At one point, during the Draft, the L5R folks who were also conducting a tournament let out a cheer. While we weren't situated as close to the L5R players as last year, we were in the same space. There were a lot of L5R players, and when they cheer, it's loud. At one point, Allen Hege led the Shadowfist players in a counter cheer to good effect.

In the first round of the draft, I faced again Cavebear and Randall M! Gee. Cavebear was playing an Ascended Deck that got its tech from somewhere. I think Architect. Randall played a straight Dragon deck. This was my second favorite tournament game, even though I ultimately got pounded. I got out a Redeemed Assassin and made a couple of attacks to win the game. I just couldn't do it. The sites were too large, even after I boosted the Assassin with Colonel Griffith! Eight damage was not enough to take those Inner Sanctums and Grizzly Peaks. I lost the Colonel when Cavebear played Master of Disguise on a Cabinet Minister and won the auction. Argh! The Colonel had retired. Let the military get into politics and look what happens. Worse, the Colonel used his military connections to get a Fusion Rifle and a Hover Tank. It was funny, even though it didn't help me. When time was just about to be called, there was a tie. I tried to win on points by making a desparate attack with the Redeemed Assasin aided by a Sacred Heart Hospital. The pounding began. Randall played a Last Stand, which I had never seen played before and had to read the card to see just what it did. When I tried to heal the assassin with Sacred Heart Hospital, Cavebear flattened it with a Roar of the Beast! Yow! There went the tie.

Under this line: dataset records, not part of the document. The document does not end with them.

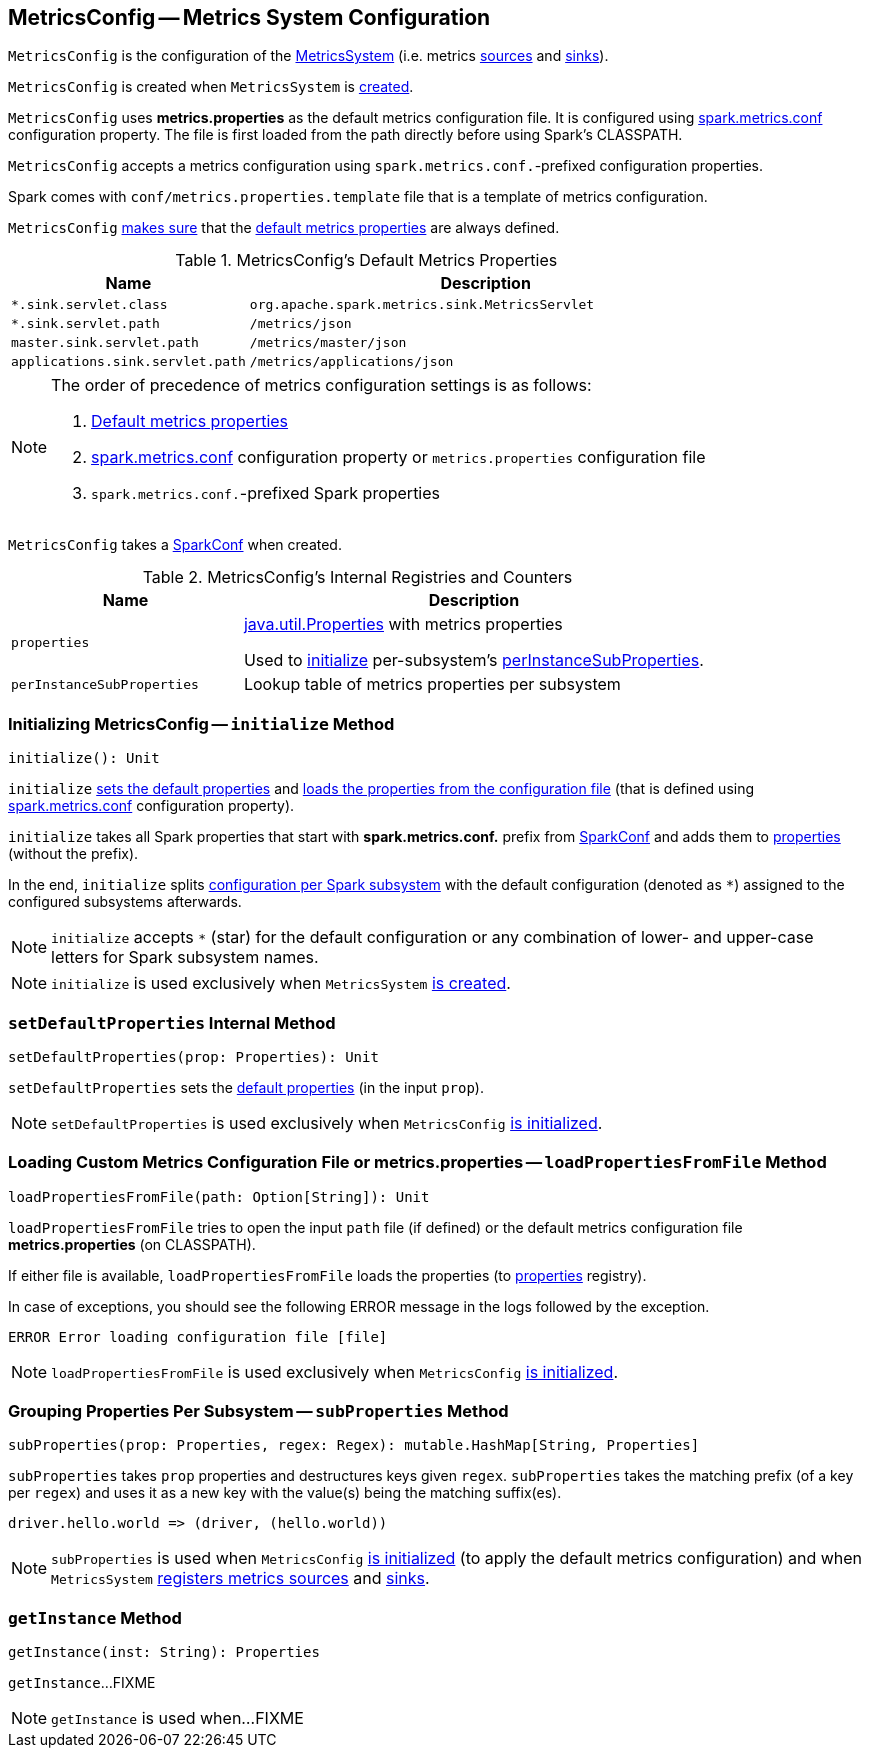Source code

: == [[MetricsConfig]] MetricsConfig -- Metrics System Configuration

`MetricsConfig` is the configuration of the link:spark-metrics-MetricsSystem.adoc[MetricsSystem] (i.e. metrics link:spark-metrics-Source.adoc[sources] and link:spark-metrics-Sink.adoc[sinks]).

`MetricsConfig` is created when `MetricsSystem` is link:spark-metrics-MetricsSystem.adoc#creating-instance[created].

`MetricsConfig` uses *metrics.properties* as the default metrics configuration file. It is configured using link:spark-metrics-properties.adoc#spark.metrics.conf[spark.metrics.conf] configuration property. The file is first loaded from the path directly before using Spark's CLASSPATH.

`MetricsConfig` accepts a metrics configuration using ``spark.metrics.conf.``-prefixed configuration properties.

Spark comes with `conf/metrics.properties.template` file that is a template of metrics configuration.

`MetricsConfig` <<setDefaultProperties, makes sure>> that the <<default-properties, default metrics properties>> are always defined.

[[default-properties]]
.MetricsConfig's Default Metrics Properties
[cols="1,2",options="header",width="100%"]
|===
| Name
| Description

| `*.sink.servlet.class`
| `org.apache.spark.metrics.sink.MetricsServlet`

| `*.sink.servlet.path`
| `/metrics/json`

| `master.sink.servlet.path`
| `/metrics/master/json`

| `applications.sink.servlet.path`
| `/metrics/applications/json`
|===

[NOTE]
====
The order of precedence of metrics configuration settings is as follows:

. <<default-properties, Default metrics properties>>
. link:spark-metrics-properties.adoc#spark.metrics.conf[spark.metrics.conf] configuration property or `metrics.properties` configuration file
. ``spark.metrics.conf.``-prefixed Spark properties
====

[[creating-instance]]
[[conf]]
`MetricsConfig` takes a link:spark-SparkConf.adoc[SparkConf] when created.

[[internal-registries]]
.MetricsConfig's Internal Registries and Counters
[cols="1,2",options="header",width="100%"]
|===
| Name
| Description

| [[properties]] `properties`
| https://docs.oracle.com/javase/8/docs/api/java/util/Properties.html[java.util.Properties] with metrics properties

Used to <<initialize, initialize>> per-subsystem's <<perInstanceSubProperties, perInstanceSubProperties>>.

| [[perInstanceSubProperties]] `perInstanceSubProperties`
| Lookup table of metrics properties per subsystem
|===

=== [[initialize]] Initializing MetricsConfig -- `initialize` Method

[source, scala]
----
initialize(): Unit
----

`initialize` <<setDefaultProperties, sets the default properties>> and <<loadPropertiesFromFile, loads the properties from the configuration file>> (that is defined using link:spark-metrics-properties.adoc#spark.metrics.conf[spark.metrics.conf] configuration property).

`initialize` takes all Spark properties that start with *spark.metrics.conf.* prefix from <<conf, SparkConf>> and adds them to <<properties, properties>> (without the prefix).

In the end, `initialize` splits <<perInstanceSubProperties, configuration per Spark subsystem>> with the default configuration (denoted as `*`) assigned to the configured subsystems afterwards.

NOTE: `initialize` accepts `*` (star) for the default configuration or any combination of lower- and upper-case letters for Spark subsystem names.

NOTE: `initialize` is used exclusively when `MetricsSystem` link:spark-metrics-MetricsSystem.adoc#creating-instance[is created].

=== [[setDefaultProperties]] `setDefaultProperties` Internal Method

[source, scala]
----
setDefaultProperties(prop: Properties): Unit
----

`setDefaultProperties` sets the <<default-properties, default properties>> (in the input `prop`).

NOTE: `setDefaultProperties` is used exclusively when `MetricsConfig` <<initialize, is initialized>>.

=== [[loadPropertiesFromFile]] Loading Custom Metrics Configuration File or metrics.properties -- `loadPropertiesFromFile` Method

[source, scala]
----
loadPropertiesFromFile(path: Option[String]): Unit
----

`loadPropertiesFromFile` tries to open the input `path` file (if defined) or the default metrics configuration file *metrics.properties* (on CLASSPATH).

If either file is available, `loadPropertiesFromFile` loads the properties (to <<properties, properties>> registry).

In case of exceptions, you should see the following ERROR message in the logs followed by the exception.

```
ERROR Error loading configuration file [file]
```

NOTE: `loadPropertiesFromFile` is used exclusively when `MetricsConfig` <<initialize, is initialized>>.

=== [[subProperties]] Grouping Properties Per Subsystem -- `subProperties` Method

[source, scala]
----
subProperties(prop: Properties, regex: Regex): mutable.HashMap[String, Properties]
----

`subProperties` takes `prop` properties and destructures keys given `regex`. `subProperties` takes the matching prefix (of a key per `regex`) and uses it as a new key with the value(s) being the matching suffix(es).

[source, scala]
----
driver.hello.world => (driver, (hello.world))
----

NOTE: `subProperties` is used when `MetricsConfig` <<initialize, is initialized>> (to apply the default metrics configuration) and when `MetricsSystem` link:spark-metrics-MetricsSystem.adoc#registerSources[registers metrics sources] and link:spark-metrics-MetricsSystem.adoc#registerSinks[sinks].

=== [[getInstance]] `getInstance` Method

[source, scala]
----
getInstance(inst: String): Properties
----

`getInstance`...FIXME

NOTE: `getInstance` is used when...FIXME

Rounds two and three saw me just getting pounded. In Round two, my deck couldn't keep up. I tried to play an IKTV Report and the Secret of Shaolin suppressed the free press. Boo! When I tried to Burn for Power in a desparate effort to get back in the game, I got bit. It was not my game. In Round 3, my deck basically hid the Architect Resources so that the only two Imprisons in my deck were stranded in my hand. The deck stalled and that was that.

In Round 4, the deck decided to do something and pretend it was a real deck. That game I won.

By the end of the tournament, it was Midnight, and I headed home. At home, I made a couple of last adjustments to my dueling deck and went to sleep.

Monday

As you know from other summaries, the Dueling Tournament got cancelled on the grounds that most people preferred casual multiplayer. I was in a lengthy game with Jan Malina, Earl Miles, and Geoff Conn about which much has already been written on the boards. It was a long game. A number of formidible big hitters made the scene, such as Desolation, the Mother of Corruption, the King of the Fire Pagoda, and the Golden Gunman. Ultimately, the game got called on account of dim sum.

I couldn't join the large group going for dim sum because I had some commitments to be elsewhere which were fast approaching.

It was interesting to see the 7 Masters make such a strong appearance this year. Red Bat and ITAYG is a classic combination, but I didn't see it last year. There was a lot of Redirection Effects in the games that I played in which made Petroglyphs a very important site.

So, that concludes my Kublacon. It was great to see everyone at Kublacon, and I'm looking forward to next year. If I've mixed some Shadowfist games up, I apologize; I played a lot of Shadowfist over the weekend.